There is this thick fog in my head that blurs all my thoughts and prevent them from being clear. This is annoying me to the highest point. Much more than this pain near my shoulder that increases as I resurface to consciousness. What bothers and angers me the most is that I feel like I shouldn't be in this state; that I should be fighting for something; or someone...

Noah!!!

As the fog slowly dissipates, all the memories of what happened kick in. Chris's email. Noah's bruised body. The race to reach that location Chris mentioned in his apologies. The fear on Noah's face. The sight of Andrei carrying a body that I would recognize among thousands over his shoulder. All the stripes on his frail back. The fight with Andrei. The pain on Noah's face. The horrible collar around his neck. All the blows and kicking with the bastard. Noah disappearing in the woods.

And then, the blackout. Oh I did hear the sound of a gun being shot. I also felt the pain when the bullet broke through my flesh but this is not what caused the blackout. In normal times, I would have barely faltered, but between the lack of sleep and food, I think I lost my balance and the last thing I remember is the sharp pain as I fell and my head hit something hard. That one probably explains the awful headache that doesn't help my thinking.

"We're almost there, Sir..." someone says above me.

Fuck!!! Who was that? This is not a voice I know! Where am I? Now that I think about it, it feels like I am being driven. But Noah... Where is Noah? He was hiding somewhere in the woods... What happened after I stupidly lost consciousness? Andrei looked like he was going to take him to the van I saw parked nearby... Holy God... Did he manage to flee? I know the guys were not that far behind, but did they arrive on time to save my boy? Or did Andrei find him and took him away?

"Noah... Noah..."

"Please calm down, Sir; we'll be at the hospital in a couple of minutes..." the same voice says.

"Where's Noah...?"

"He's in the other ambulance, Sir. Don't worry, he will be fine..."

Relief.

Just a tad bit of relief.

As if he could be fine... I don't know exactly what he went through, but I saw the marks on his body. I know that bastard of Andrei and his tendencies; just thinking he probably abused my boy makes me sick again but I fight the nausea.
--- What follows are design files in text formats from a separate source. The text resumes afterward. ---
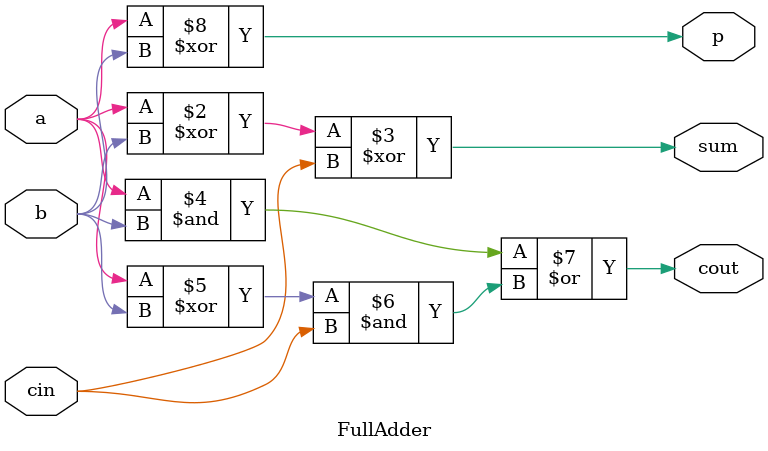
<source format=v>
`timescale 1ns / 1ps

module FullAdder(a, b, cin, sum, cout, p);

input a, b, cin;
output reg sum, cout, p;

always @(*) begin
    sum = a^b^cin;
    cout = (a&b)|((a^b)&cin);
    p = a^b;
end

endmodule

</source>
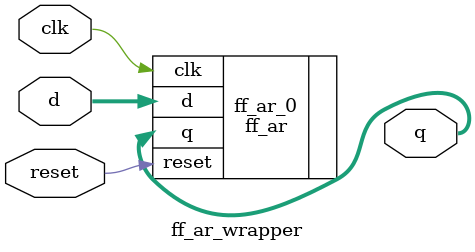
<source format=v>
module ff_ar_wrapper(input        clk, reset,
                     input [3:0]  d,
                     output [3:0] q);
   ff_ar ff_ar_0(
                 .clk(clk),
                 .reset(reset),
                 .d(d),
                 .q(q)
                 );

endmodule // ff_ar_wrapper

</source>
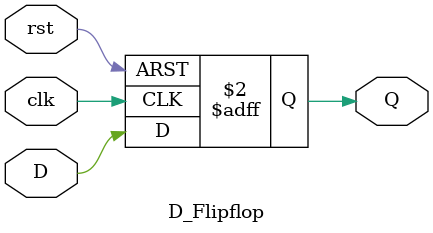
<source format=v>
module D_Flipflop( 
    input  wire clk, rst, D, 
    output reg  Q 
); 
    always @(posedge clk or posedge rst) begin 
        if (rst) 
            Q <= 1'b0;   // Reset 
        else 
            Q <= D;      // Capture D at clock edge 
    end 
endmodule
</source>
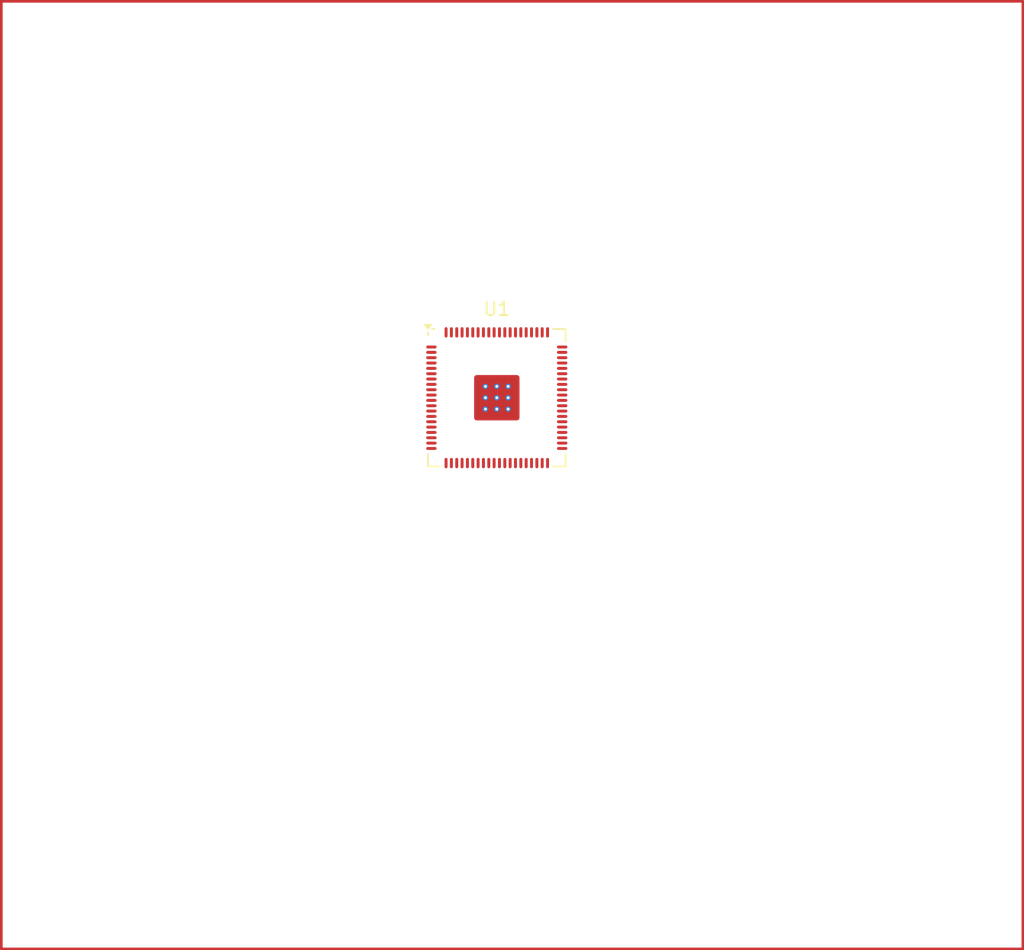
<source format=kicad_pcb>
(kicad_pcb
	(version 20241229)
	(generator "pcbnew")
	(generator_version "9.0")
	(general
		(thickness 1.6)
		(legacy_teardrops no)
	)
	(paper "A4")
	(layers
		(0 "F.Cu" signal)
		(2 "B.Cu" signal)
		(9 "F.Adhes" user "F.Adhesive")
		(11 "B.Adhes" user "B.Adhesive")
		(13 "F.Paste" user)
		(15 "B.Paste" user)
		(5 "F.SilkS" user "F.Silkscreen")
		(7 "B.SilkS" user "B.Silkscreen")
		(1 "F.Mask" user)
		(3 "B.Mask" user)
		(17 "Dwgs.User" user "User.Drawings")
		(19 "Cmts.User" user "User.Comments")
		(21 "Eco1.User" user "User.Eco1")
		(23 "Eco2.User" user "User.Eco2")
		(25 "Edge.Cuts" user)
		(27 "Margin" user)
		(31 "F.CrtYd" user "F.Courtyard")
		(29 "B.CrtYd" user "B.Courtyard")
		(35 "F.Fab" user)
		(33 "B.Fab" user)
		(39 "User.1" user)
		(41 "User.2" user)
		(43 "User.3" user)
		(45 "User.4" user)
	)
	(setup
		(pad_to_mask_clearance 0)
		(allow_soldermask_bridges_in_footprints no)
		(tenting front back)
		(pcbplotparams
			(layerselection 0x00000000_00000000_55555555_5755f5ff)
			(plot_on_all_layers_selection 0x00000000_00000000_00000000_00000000)
			(disableapertmacros no)
			(usegerberextensions no)
			(usegerberattributes yes)
			(usegerberadvancedattributes yes)
			(creategerberjobfile yes)
			(dashed_line_dash_ratio 12.000000)
			(dashed_line_gap_ratio 3.000000)
			(svgprecision 4)
			(plotframeref no)
			(mode 1)
			(useauxorigin no)
			(hpglpennumber 1)
			(hpglpenspeed 20)
			(hpglpendiameter 15.000000)
			(pdf_front_fp_property_popups yes)
			(pdf_back_fp_property_popups yes)
			(pdf_metadata yes)
			(pdf_single_document no)
			(dxfpolygonmode yes)
			(dxfimperialunits yes)
			(dxfusepcbnewfont yes)
			(psnegative no)
			(psa4output no)
			(plot_black_and_white yes)
			(sketchpadsonfab no)
			(plotpadnumbers no)
			(hidednponfab no)
			(sketchdnponfab yes)
			(crossoutdnponfab yes)
			(subtractmaskfromsilk no)
			(outputformat 1)
			(mirror no)
			(drillshape 1)
			(scaleselection 1)
			(outputdirectory "")
		)
	)
	(net 0 "")
	(net 1 "Net-(U1-GND)")
	(net 2 "unconnected-(U1-GPIO28-Pad36)")
	(net 3 "unconnected-(U1-GPIO42_ADC2-Pad53)")
	(net 4 "unconnected-(U1-GPIO0-Pad77)")
	(net 5 "unconnected-(U1-XIN-Pad30)")
	(net 6 "unconnected-(U1-GPIO41_ADC1-Pad52)")
	(net 7 "Net-(U1-IOVDD-Pad15)")
	(net 8 "unconnected-(U1-GPIO23-Pad23)")
	(net 9 "unconnected-(U1-QSPI_SD0-Pad72)")
	(net 10 "Net-(U1-DVDD-Pad10)")
	(net 11 "unconnected-(U1-GPIO39-Pad48)")
	(net 12 "unconnected-(U1-GPIO3-Pad80)")
	(net 13 "unconnected-(U1-GPIO20-Pad20)")
	(net 14 "unconnected-(U1-GPIO5-Pad2)")
	(net 15 "unconnected-(U1-GPIO30-Pad38)")
	(net 16 "unconnected-(U1-VREG_FB-Pad65)")
	(net 17 "unconnected-(U1-GPIO8-Pad6)")
	(net 18 "unconnected-(U1-SWDIO-Pad34)")
	(net 19 "unconnected-(U1-GPIO34-Pad43)")
	(net 20 "unconnected-(U1-SWCLK-Pad33)")
	(net 21 "unconnected-(U1-VREG_VIN-Pad64)")
	(net 22 "unconnected-(U1-USB_OTP_VDD-Pad68)")
	(net 23 "unconnected-(U1-GPIO37-Pad46)")
	(net 24 "unconnected-(U1-QSPI_SD1-Pad74)")
	(net 25 "unconnected-(U1-GPIO24-Pad25)")
	(net 26 "unconnected-(U1-GPIO12-Pad11)")
	(net 27 "unconnected-(U1-GPIO16-Pad16)")
	(net 28 "unconnected-(U1-GPIO11-Pad9)")
	(net 29 "unconnected-(U1-GPIO9-Pad7)")
	(net 30 "unconnected-(U1-QSPI_SD2-Pad73)")
	(net 31 "unconnected-(U1-GPIO33-Pad42)")
	(net 32 "unconnected-(U1-GPIO47_ADC7-Pad58)")
	(net 33 "unconnected-(U1-GPIO25-Pad26)")
	(net 34 "unconnected-(U1-QSPI_SS-Pad75)")
	(net 35 "unconnected-(U1-GPIO43_ADC3-Pad54)")
	(net 36 "unconnected-(U1-ADC_AVDD-Pad59)")
	(net 37 "unconnected-(U1-USB_DM-Pad66)")
	(net 38 "unconnected-(U1-GPIO21-Pad21)")
	(net 39 "unconnected-(U1-GPIO31-Pad39)")
	(net 40 "unconnected-(U1-GPIO4-Pad1)")
	(net 41 "unconnected-(U1-VREG_AVDD-Pad61)")
	(net 42 "unconnected-(U1-GPIO14-Pad13)")
	(net 43 "unconnected-(U1-GPIO36-Pad45)")
	(net 44 "unconnected-(U1-QSPI_IOVDD-Pad69)")
	(net 45 "unconnected-(U1-GPIO29-Pad37)")
	(net 46 "unconnected-(U1-GPIO15-Pad14)")
	(net 47 "unconnected-(U1-GPIO38-Pad47)")
	(net 48 "unconnected-(U1-VREG_LX-Pad63)")
	(net 49 "unconnected-(U1-GPIO22-Pad22)")
	(net 50 "unconnected-(U1-GPIO10-Pad8)")
	(net 51 "unconnected-(U1-GPIO27-Pad28)")
	(net 52 "unconnected-(U1-QSPI_SD3-Pad70)")
	(net 53 "unconnected-(U1-GPIO18-Pad18)")
	(net 54 "unconnected-(U1-GPIO32-Pad40)")
	(net 55 "unconnected-(U1-GPIO40_ADC0-Pad49)")
	(net 56 "unconnected-(U1-GPIO45_ADC5-Pad56)")
	(net 57 "unconnected-(U1-GPIO35-Pad44)")
	(net 58 "unconnected-(U1-GPIO13-Pad12)")
	(net 59 "unconnected-(U1-GPIO19-Pad19)")
	(net 60 "unconnected-(U1-RUN-Pad35)")
	(net 61 "unconnected-(U1-XOUT-Pad31)")
	(net 62 "unconnected-(U1-GPIO6-Pad3)")
	(net 63 "unconnected-(U1-GPIO26-Pad27)")
	(net 64 "unconnected-(U1-GPIO17-Pad17)")
	(net 65 "unconnected-(U1-GPIO7-Pad4)")
	(net 66 "unconnected-(U1-GPIO1-Pad78)")
	(net 67 "unconnected-(U1-GPIO46_ADC6-Pad57)")
	(net 68 "unconnected-(U1-GPIO44_ADC4-Pad55)")
	(net 69 "unconnected-(U1-USB_DP-Pad67)")
	(net 70 "unconnected-(U1-GPIO2-Pad79)")
	(net 71 "unconnected-(U1-QSPI_SCLK-Pad71)")
	(footprint "rpi-lib-kicad-rp235x:QFN-80-1EP_10x10mm_P0.4mm_EP3.4x3.4mm_ThermalVias" (layer "F.Cu") (at 69.103 50.2))
	(gr_rect
		(start 32 20.5)
		(end 108.5 91.5)
		(stroke
			(width 0.2)
			(type default)
		)
		(fill no)
		(layer "F.Cu")
		(uuid "455cccb6-554c-4cc8-9432-654673e5ea8a")
	)
	(embedded_fonts no)
)

</source>
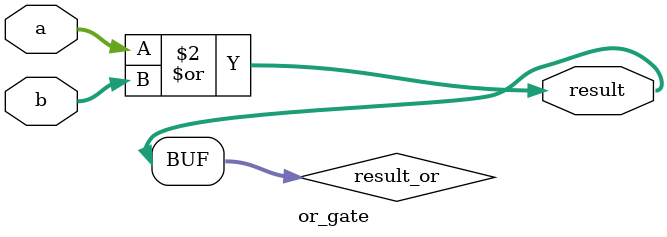
<source format=sv>
module or_gate #(parameter N=3)
					 (input  logic [N-1:0] a, b,
					  output logic [N-1:0] result);



logic [N-1:0] result_or;

always_comb begin
	result_or <= a | b;
end

assign result = result_or;

endmodule
</source>
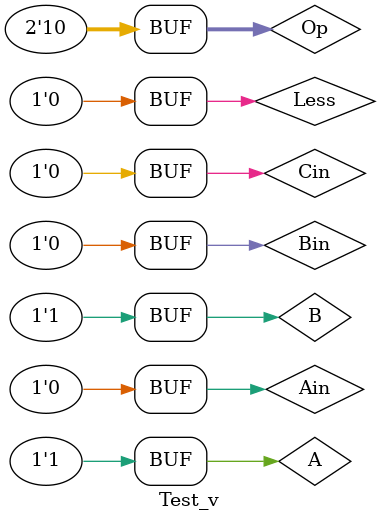
<source format=v>
`timescale 1ns / 1ps



module Test_v;

	// Inputs
	reg A;
	reg B;
	reg Ain;
	reg Bin;
	reg [1:0] Op;
	reg Cin;
	reg Less;

	// Outputs
	wire Cout;
	wire O;
	wire Set;
	wire Ovf;

	// Instantiate the Unit Under Test (UUT)
	ALU uut (
		.A(A), 
		.B(B), 
		.Ain(Ain), 
		.Bin(Bin), 
		.Op(Op), 
		.Cin(Cin), 
		.Less(Less), 
		.Cout(Cout), 
		.O(O), 
		.Set(Set), 
		.Ovf(Ovf)
	);

	initial begin
		// Initialize Inputs
		A = 1;
		B = 1;
		Ain = 0;
		Bin = 0;
		Op = 2;
		Cin = 0;
		Less = 0;

		// Wait 100 ns for global reset to finish
		#100;
        
		// Add stimulus here

	end
      
endmodule


</source>
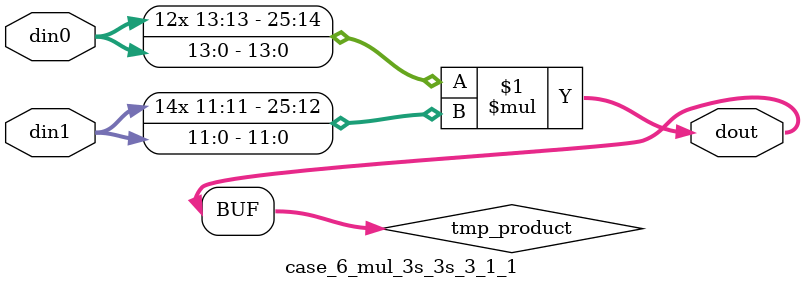
<source format=v>

`timescale 1 ns / 1 ps

 module case_6_mul_3s_3s_3_1_1(din0, din1, dout);
parameter ID = 1;
parameter NUM_STAGE = 0;
parameter din0_WIDTH = 14;
parameter din1_WIDTH = 12;
parameter dout_WIDTH = 26;

input [din0_WIDTH - 1 : 0] din0; 
input [din1_WIDTH - 1 : 0] din1; 
output [dout_WIDTH - 1 : 0] dout;

wire signed [dout_WIDTH - 1 : 0] tmp_product;



























assign tmp_product = $signed(din0) * $signed(din1);








assign dout = tmp_product;





















endmodule

</source>
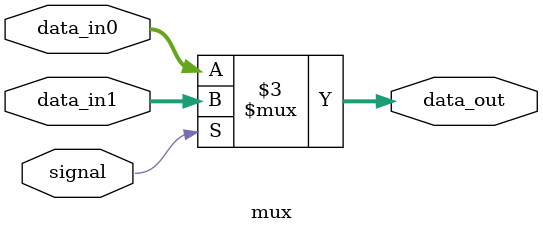
<source format=v>

module mux(
    input signal,
    input [15:0] data_in0,
    input [15:0] data_in1,
    output reg [15:0] data_out
);

always @(*) begin
    if (signal)
        data_out = data_in1;
    else
        data_out = data_in0;
end

endmodule

</source>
Don't worry, he will be fine...

How could he ever be fine after anything like this? This is absolutely not the time to verse into self-pity or to think about things like that. What I need right now is to grab a hold on my self-control and to know that he is safe and taken care of. I am not sure about how much I will be capable of the first one but the voice at least leads me to think that the second one is in due course, so I try to relax a little bit. Cracking my eyes open, the light in the ambulance van sends another jolt of pain to my head but I keep them open to see what is going on as the car pulls to a stop.

"I need to see him..." I grumble when the doors open at the back of the van, trying to prop myself up on my elbows.

"Please Sir, lay back down. We first need to take care of you," the voice says again and this time I see that it belongs to a middle-aged man in scrubs as my stretcher is being pulled out. I try to look around for Noah while the man explains the situation to other doctors and nurses.